Finding TDP-43 Clumps in Muscle Biopsies May Speed Diagnosis
Doing a muscle biopsy to look for abnormal clumps of the TDP-43 protein in the nerve fibers of muscle tissue may be useful for the early detection of amyotrophic lateral sclerosis (ALS), according to a single-center study from Japan.
“It is difficult to diagnose ALS in its early stages because there is not a known biomarker,” Hirofumi Maruyama, MD, PhD, said in a press release. Maruyama is the study’s senior author and a professor at Hiroshima University’s Graduate School of Biomedical and Health Sciences, in Japan.
“Muscle is possible to biopsy, and transactive response DNA-binding protein 43 (TDP-43) accumulates in the peripheral nerves inside muscle,” Maruyama added.
Since the buildup of TDP-43 aggregates has been implicated in ALS-associated neurodegeneration, these findings suggest that TDP-43 accumulation in the nerves inside muscle “may be a biomarker for early diagnosis of ALS,” Maruyama said.
The study, “TDP-43 Accumulation Within Intramuscular Nerve Bundles of Patients With Amyotrophic Lateral Sclerosis,” was published in JAMA Neurology.
ALS is caused by the progressive death of upper motor neurons — nerve cells that carry voluntary movement signals from the brain to the spinal cord — and lower motor neurons, which send these signals from the spinal cord to muscles.
Motor neuron degeneration in ALS is associated with the toxic buildup and clumping of certain proteins, such as TDP-43, in their nerve fibers, or axons.
While this has been well-demonstrated in motor neurons of the brain and spinal cord, this type of analysis can’t be performed in a live person; as such, this biomarker has not been useful for diagnosing ALS.
Interestingly, a previous study reported TDP-43 clumps in the axons of muscle biopsies from three people diagnosed with clinically definite or probable ALS, suggesting that TDP-43 aggregates in muscle may be used as a diagnostic marker of the disease.
To assess whether this was true in a larger patient population, a team of researchers in Japan analyzed post-mortem muscle tissue samples from 10 people (eight men and two women) with confirmed ALS, and 12 people (10 men and two women) without the disease.

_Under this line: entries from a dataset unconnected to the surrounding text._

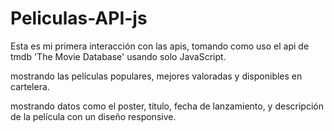 # Peliculas-API-js

Esta es mi primera interacción con las apis, tomando como uso el api de tmdb 'The Movie Database' usando solo JavaScript.

mostrando las películas populares, mejores valoradas y disponibles en cartelera.

mostrando datos como el poster, titulo, fecha de lanzamiento, y descripción de la película con un diseño responsive.

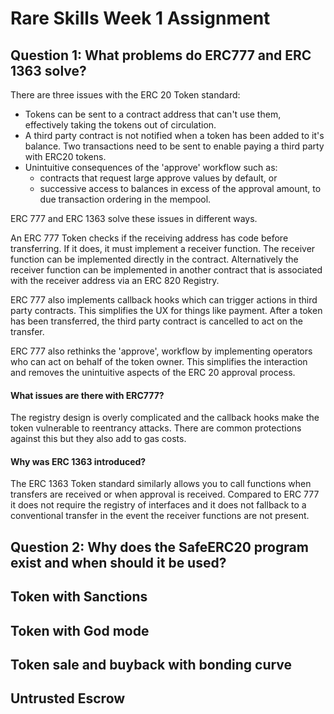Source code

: # Rare Skills Week 1 Assignment

## Question 1: What problems do ERC777 and ERC 1363 solve?
There are three issues with the ERC 20 Token standard:
- Tokens can be sent to a contract address that can't use them, effectively taking the tokens out of circulation.
- A third party contract is not notified when a token has been added to it's balance. Two transactions need to be sent to enable paying a third party with ERC20 tokens.
- Unintuitive consequences of the 'approve' workflow such as:
    - contracts that request large approve values by default, or 
    - successive access to balances in excess of the approval amount, to due transaction ordering in the mempool.

ERC 777 and ERC 1363 solve these issues in different ways.

An ERC 777 Token checks if the receiving address has code before transferring. If it does, it must implement a receiver function. The receiver function can be implemented directly in the contract. Alternatively the receiver function can be implemented in another contract that is associated with the receiver address via an ERC 820 Registry.

ERC 777 also implements callback hooks which can trigger actions in third party contracts. This simplifies the UX for things like payment. After a token has been transferred, the third party contract is cancelled to act on the transfer.

ERC 777 also rethinks the 'approve', workflow by implementing operators who can act on behalf of the token owner. This simplifies the interaction and removes the unintuitive aspects of the ERC 20 approval process.

#### What issues are there with ERC777?
The registry design is overly complicated and the callback hooks make the token vulnerable to reentrancy attacks. There are common protections against this but they also add to gas costs.

#### Why was ERC 1363 introduced?
The ERC 1363 Token standard similarly allows you to call functions when transfers are received or when approval is received. Compared to ERC 777 it does not require the registry of interfaces and it does not fallback to a conventional transfer in the event the receiver functions are not present.


## Question 2: Why does the SafeERC20 program exist and when should it be used?



## Token with Sanctions

## Token with God mode

## Token sale and buyback with bonding curve

## Untrusted Escrow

The mean age at time of death was 76.1 years for ALS patients and 71.3 years for those without the disease (the control group).
Scientists detected TDP-43 aggregates in muscle nerve bundles on all 10 ALS patients, but in none on those without the disease. About half of the evaluated muscle nerve fibers in each ALS patient had detectable TDP-43 clumps.
The team then analyzed data from 114 people (76 men and 38 women, mean age 62.3 years) who had undergone muscle biopsy for diagnostic purposes at a single institution in Japan from 2004 to 2019.
Neither had a family history of ALS or other neuromuscular diseases, nor carried ALS-associated mutations.
Among these participants, 71 (62.3%) had detectable nerve bundles in their muscle biopsies, and 33 of them were positive for TDP-43 aggregates, which were found in more than half of muscle axons. All 33 individuals went on to be diagnosed with ALS, as did three of the 43 people without nerve bundles from their muscle biopsy.
Of the 38 participants whose biopsies contained nerve bundles but no TDP-43 clumps, all were diagnosed subsequently with neuromuscular or neurodegenerative diseases other than ALS.
Overall, the findings suggest that TDP-43 accumulation in muscle axons “may be characteristic for patients with ALS, and as a result, may be a novel diagnostic biomarker for ALS,” the researchers wrote.
Notably, TDP-43 clumps were detected not only in patients with symptoms of both upper and lower motor neuron damage — a common ALS diagnostic criterium — “but also in approximately 20% of patients with only LMN [lower motor neuron] symptoms,” the team wrote.
As such, TDP-43 aggregates in muscle nerves were evident before the individuals met current clinical criteria for an ALS diagnosis, suggesting that these clumps may serve as a useful biomarker for early detection of ALS, which could allow for beginning treatments sooner to slow its progression.
“Early diagnosis enables patients to initiate prompt treatment,” Maruyama said. “We aim to prevent the progression of ALS and will continue research into developing new medication.”
More research is needed to validate the findings of this study and “to clarify the utility of this potential diagnostic test for ALS,” the researchers wrote.